What you will do:
Could you print, exactly and without pictures, only the lines from the one with "supported by continuous" through the end of the records below?
§
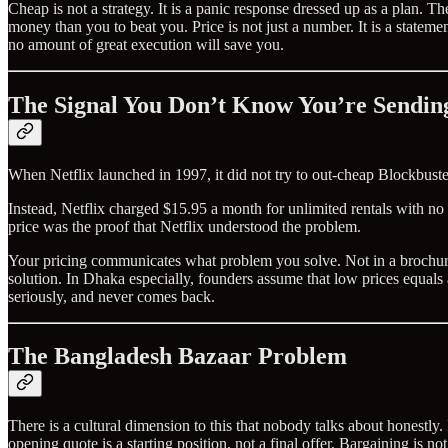
Cheap is not a strategy. It is a panic response dressed up as a plan
money than you to beat you. Price is not just a number. It is a state
no amount of great execution will save you.
The Signal You Don’t Know You’re Sendin
When Netflix launched in 1997, it did not try to out-cheap Blockbuster
Instead, Netflix charged $15.95 a month for unlimited rentals with no
price was the proof that Netflix understood the problem.
Your pricing communicates what problem you solve. Not in a brochure. Ri
solution. In Dhaka especially, founders assume that low prices equals 
seriously, and never comes back.
The Bangladesh Bazaar Problem
There is a cultural dimension to this that nobody talks about honestly
opening quote is a starting position, not a final offer. Bargaining is n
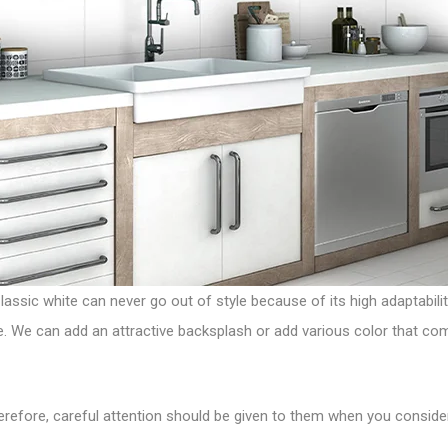
Classic white can never go out of style because of its high adaptabilit
ye. We can add an attractive backsplash or add various color that c
herefore, careful attention should be given to them when you conside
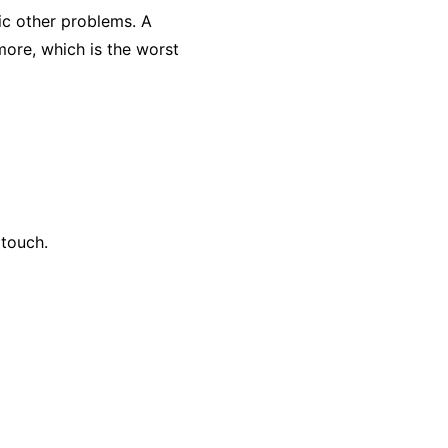
ic other problems. A
 more, which is the worst
 touch.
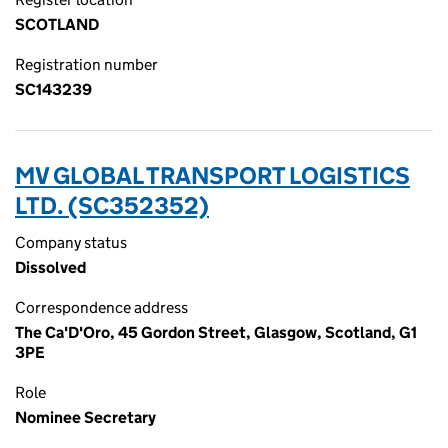
SCOTLAND
Registration number
SC143239
MV GLOBAL TRANSPORT LOGISTICS
LTD. (SC352352)
Company status
Dissolved
Correspondence address
The Ca'D'Oro, 45 Gordon Street, Glasgow, Scotland, G1
3PE
Role
Nominee Secretary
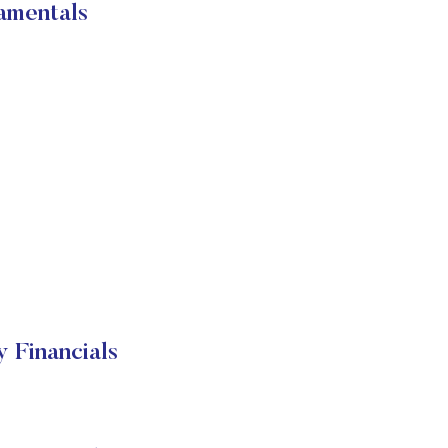
amentals
Financials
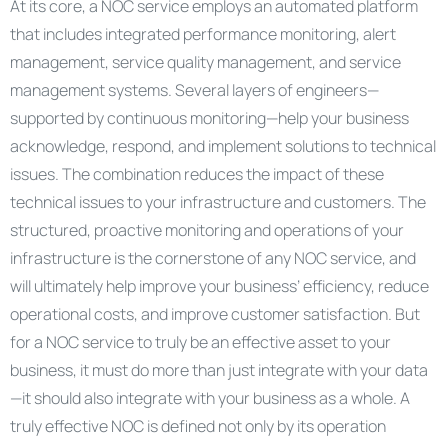
At its core, a NOC service employs an automated platform
that includes integrated performance monitoring, alert
management, service quality management, and service
management systems. Several layers of engineers—
supported by continuous monitoring—help your business
acknowledge, respond, and implement solutions to technical
issues. The combination reduces the impact of these
technical issues to your infrastructure and customers. The
structured, proactive monitoring and operations of your
infrastructure is the cornerstone of any NOC service, and
will ultimately help improve your business’ efficiency, reduce
operational costs, and improve customer satisfaction. But
for a NOC service to truly be an effective asset to your
business, it must do more than just integrate with your data
—it should also integrate with your business as a whole. A
truly effective NOC is defined not only by its operation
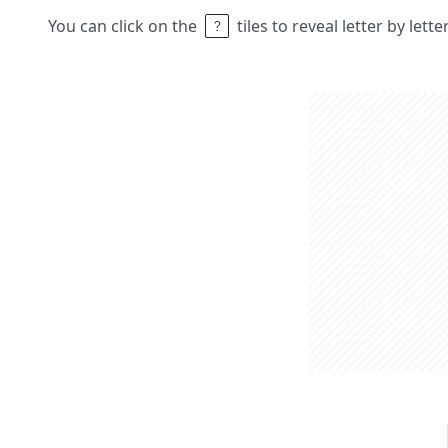
You can click on the
tiles to reveal letter by lett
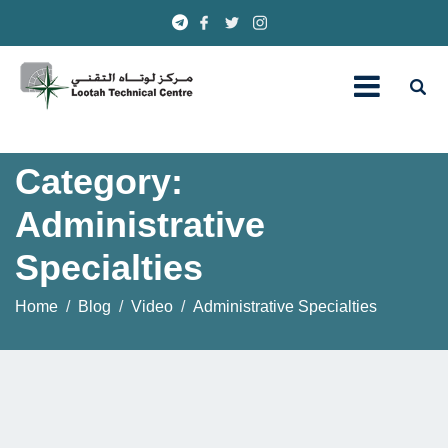
Category:
Administrative
Specialties
Home
Blog
Video
Administrative Specialties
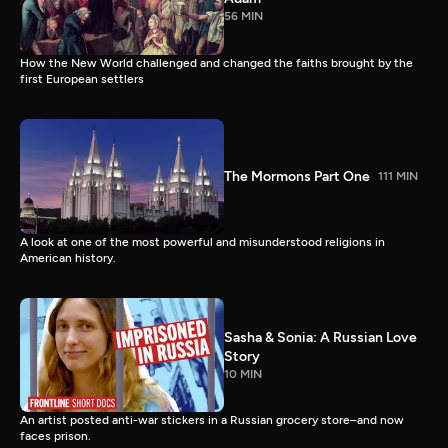
56 MIN
How the New World challenged and changed the faiths brought by the
first European settlers
The Mormons Part One
111 MIN
A look at one of the most powerful and misunderstood religions in
American history.
Sasha & Sonia: A Russian Love
Story
10 MIN
An artist posted anti-war stickers in a Russian grocery store–and now
faces prison.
§
Response area:
supported by continuous monitoring—help your business
acknowledge, respond, and implement solutions to technical
issues. The combination reduces the impact of these
technical issues to your infrastructure and customers. The
structured, proactive monitoring and operations of your
infrastructure is the cornerstone of any NOC service, and
will ultimately help improve your business’ efficiency, reduce
operational costs, and improve customer satisfaction. But
for a NOC service to truly be an effective asset to your
business, it must do more than just integrate with your data
—it should also integrate with your business as a whole. A
truly effective NOC is defined not only by its operation
You can click on the
tiles to reveal letter by lett
Category:
Administrative
Specialties
Home
Blog
Video
Administrative Specialties
56 MIN
How the New World challenged and changed the faiths brought by the
first European settlers
The Mormons Part One
111 MIN
A look at one of the most powerful and misunderstood religions in
American history.
Sasha & Sonia: A Russian Love
Story
10 MIN
An artist posted anti-war stickers in a Russian grocery store–and now
faces prison.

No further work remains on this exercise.